Puritan Board Doctor
Walmart is currently testing a service that would deliver groceries to you - bringing them inside the house - when you're not home.

What could possibly go wrong? LOL
 
This would be great fodder for late night comedians and perhaps a Top Ten list of things that could go wrong. I'll start:

Top Ten Reasons the Wal-Mart in-house delivery is great:
(10). They'll deliver my fresh milk direct to my fridge, right next to my collection of human skulls.
(9). ....
 
Mr. Google came up with these. One from the WaPo (they don't lie).

Gracias. Should we have any sympathy for folks stupid enough to let an unknown stranger into their home?

On the other hand, seems like it could be kind of risky in Texas.
 
One wonders how diligently Walmart will vet those delivery persons. A job like that could be a gift for all those five-finger discount grabbers out there.
 
If the mishaps attributed to Uber drivers, or their clients, are any indication this will be a short lived experiment.
 
Amazon has a new app.
Takes all your money the instant you make it.
Then stuff just shows up at your house.
:um:
 
I don’t have a problem with delivery but how would they be getting in the house? Give them a key.
 
I don’t have a problem with delivery but how would they be getting in the house? Give them a key.

You have officially designated yourself as un-hip. You press the app button on your phone, and unlock the doors and turn on the lights when they call and tell you they are there. (Not the app button on your phone you use to unlock your car and start it).

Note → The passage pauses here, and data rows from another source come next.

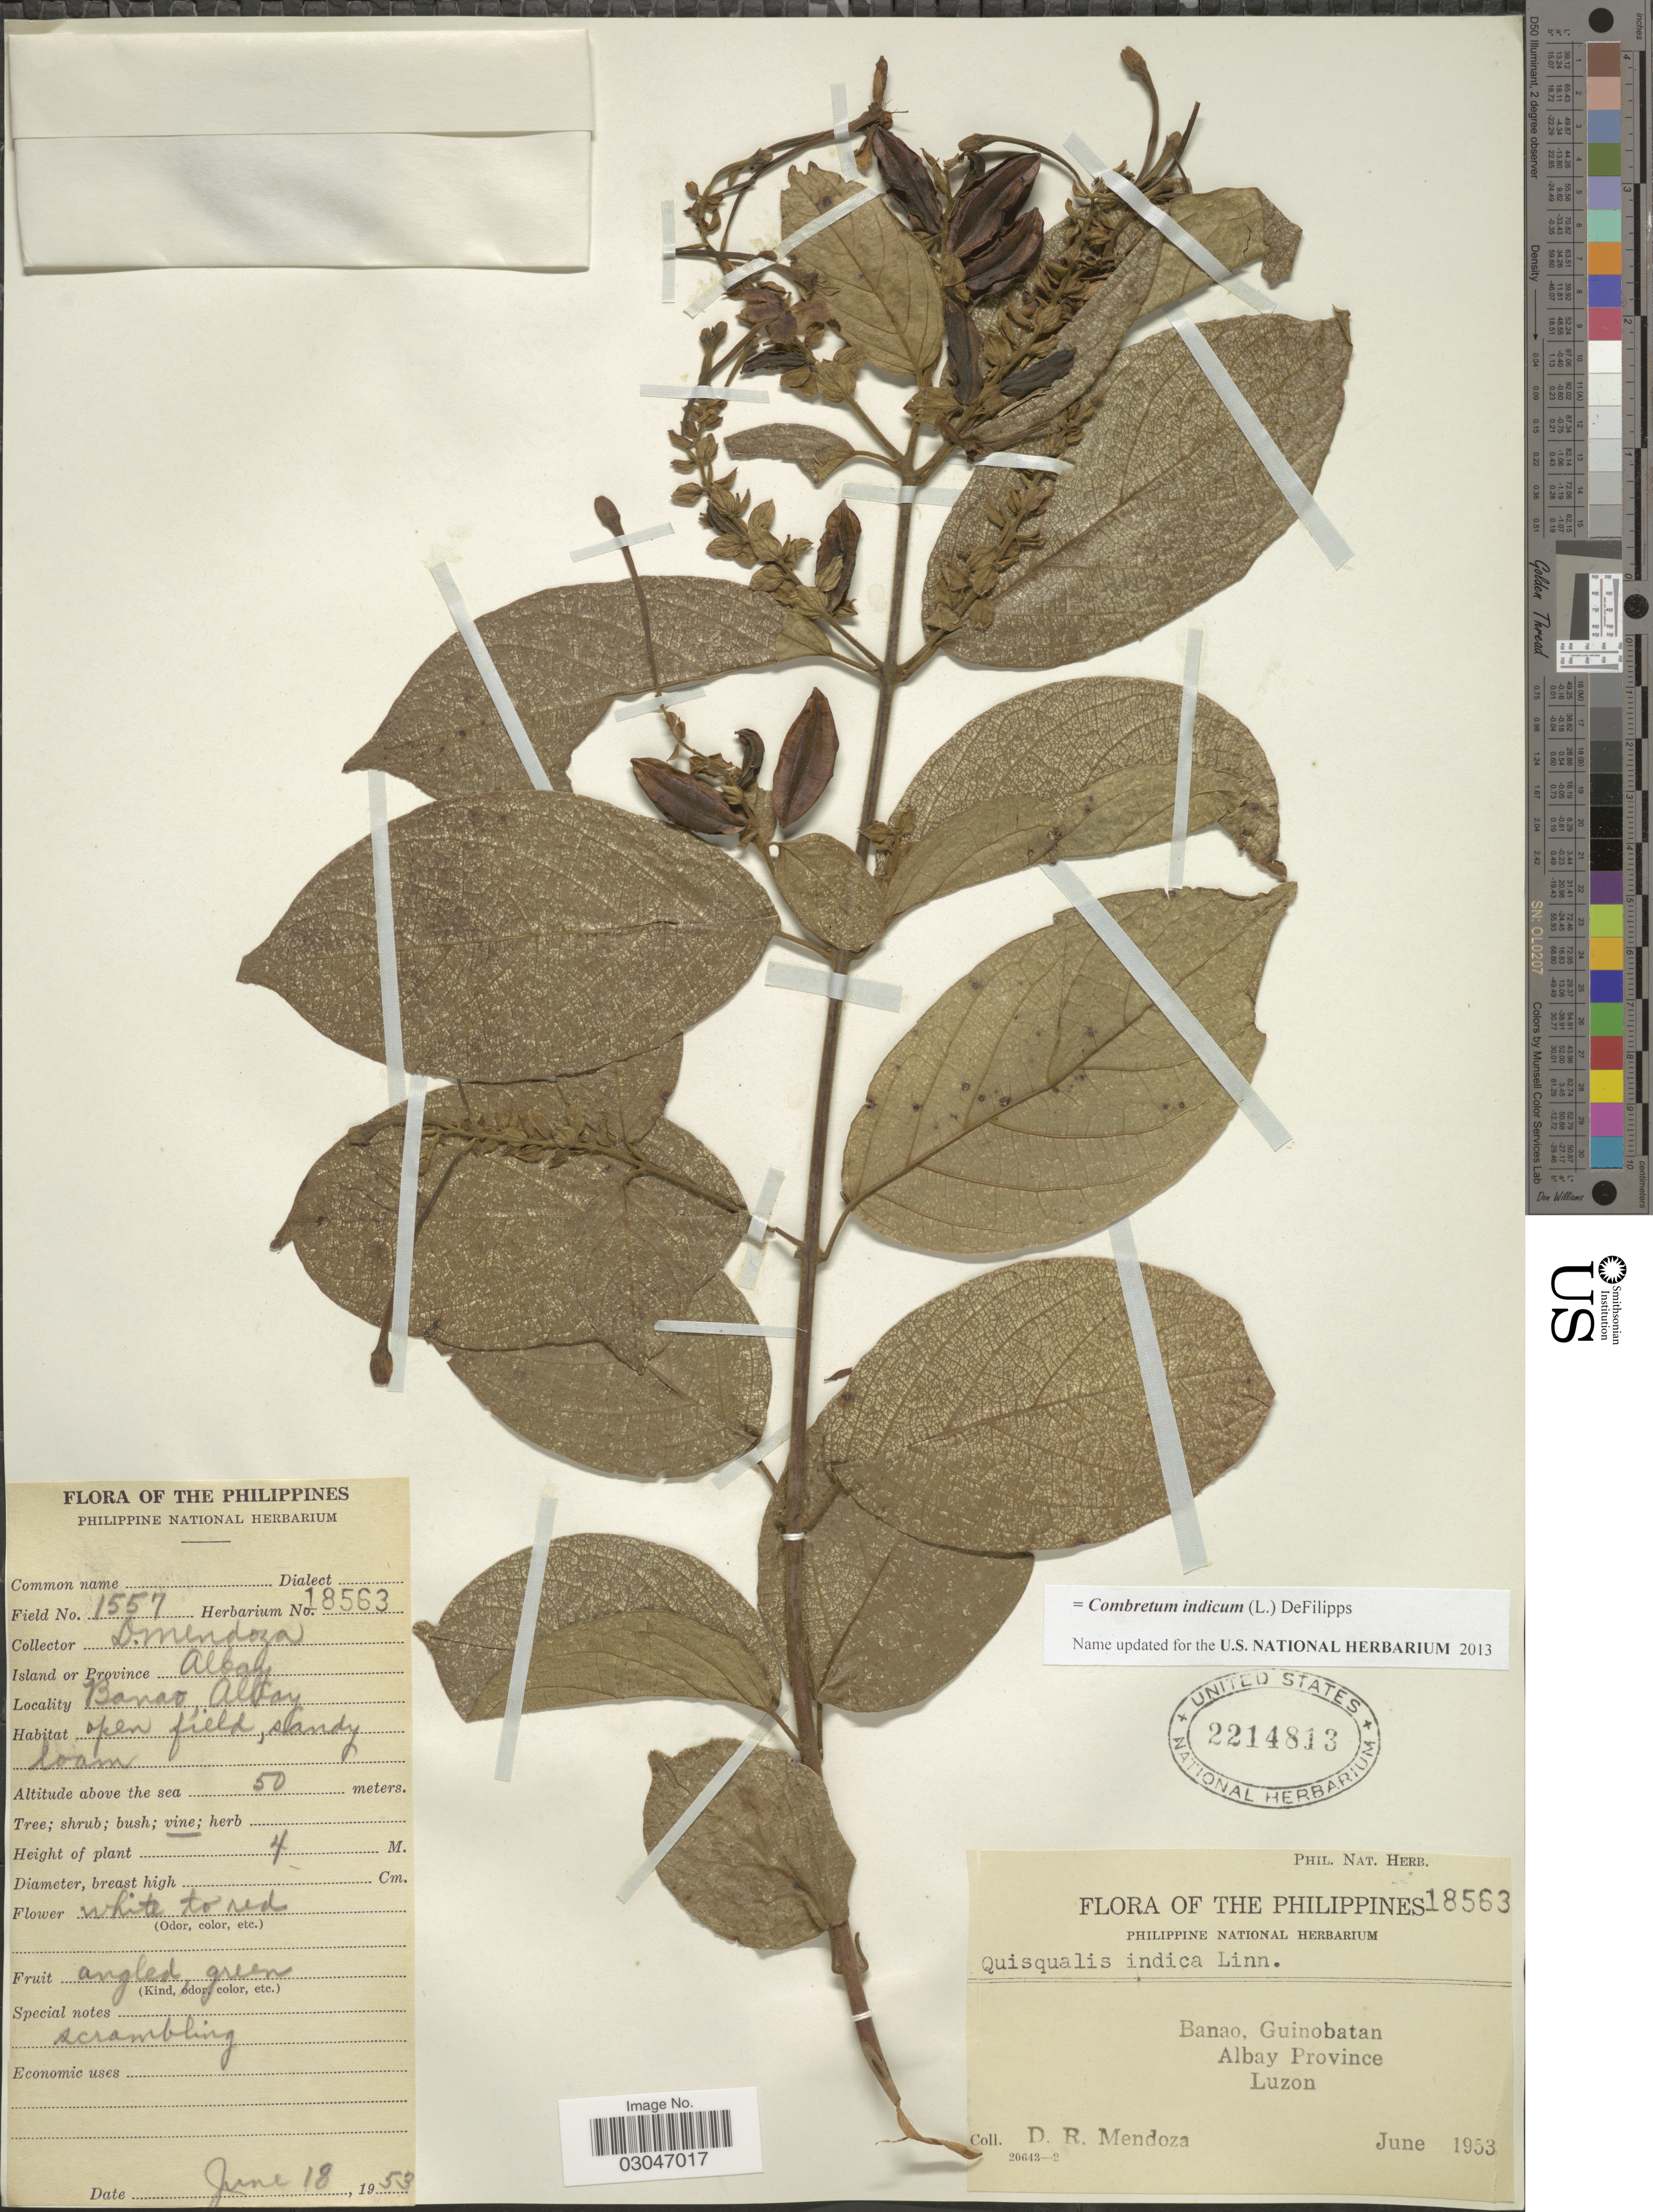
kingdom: Plantae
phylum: Tracheophyta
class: Magnoliopsida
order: Myrtales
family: Combretaceae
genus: Combretum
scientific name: Combretum indicum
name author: (L.) DeFilipps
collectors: D. Mendoza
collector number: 1557/18563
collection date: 1953-06-18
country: Philippines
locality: Banao, Guinobatan, Albay Province, Luzon.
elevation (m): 50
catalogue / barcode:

What? You still use a key? How 20th century of you. (Says the guy using a 10 year old 'feature phone' for texting).
 
Amazon has a new app.
Takes all your money the instant you make it.
Then stuff just shows up at your house.

The predictive algorithm analyzes the data files and knows what you want before you do. After all, your smart TV knows you didn't leave the room when that ad came on.
 
You have officially designated yourself as un-hip. You press the app button on your phone, and unlock the doors and turn on the lights when they call and tell you they are there. (Not the app button on your phone you use to unlock your car and start it).

What? You still use a key? How 20th century of you. (Says the guy using a 10 year old 'feature phone' for texting).

For me to be 'unhip' I'd have to be hip to begin with.